Am 26. März hatte ich einen tollen Lauf in Kapstadt über 56 km, so dass ich nicht wusste, wie ich drauf bin für Paris. Körperlich oberflächlich erholt (Eine Rücksprache mit Manfred Steffny erbrachte als Tipp, Paris als Genusslauf über 4 Stunden, 4:00 bis 4.30 anzugehen). Die Wetterberichte verhießen nichts Gutes. Am Samstag pfeift ein eisiger Wind durch Paris, 2 bis 4 Grad vormittags und Wind bis 30 km/h, kalt dazu. Na toll! Immerhin heißt es, dass der Sonntag milder werden soll: 4-6 Grad, kaum Wind, trocken.

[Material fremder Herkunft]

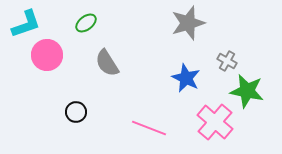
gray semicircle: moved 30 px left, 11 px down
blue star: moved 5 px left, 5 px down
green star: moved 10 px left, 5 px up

Tatsächlich ist es Sonntagmorgen milder, kaum Wind. Von unserem Hotel in Startnähe sind es zu Fuß 5 Minuten. Die Masse der Läufer erschlägt und motiviert kaum. Tatsächlich gibt es Probleme, in die Startaufstellung zu kommen. Ein Durchlass von ca. 80 cm ist für jede Startgruppe geöffnet. Einige Läufer schreiten zur Selbsthilfe und demontieren einfach ein Zaunelement. So kommen die meisten doch noch rechtzeitig in die Startaufstellung. Ein ziemliches Gedränge und Schieben. Nach dem Startschuss geht es im langsamen Schritttempo zunächst 7 Minuten bis zur Startlinie. Immerhin wertet Paris die reale Netto Zeit und nicht die berühmte Brutto Zeit (die in Frankfurt ja bei vielen zu Frustrationen führte). Ich hoffe, dass sich der Pulk nach ein paar Kilometern auf löst. Denkste. Es bleibt so bis auf die Ziellinie. Ziemliches Gedränge, Läufer überholen, rempeln. Ellbogen werden eingesetzt. So stelle ich mir entspanntes Laufen nicht vor. Die Streckenführung lässt von Paris und seinen Highlights nicht allzu viel sehen, der Parcours führt hautsächlich durch Häuserschluchten. An der Seine entlang, mal 2 km durch einen Tunnel. Ich kann mir Schöneres vorstellen.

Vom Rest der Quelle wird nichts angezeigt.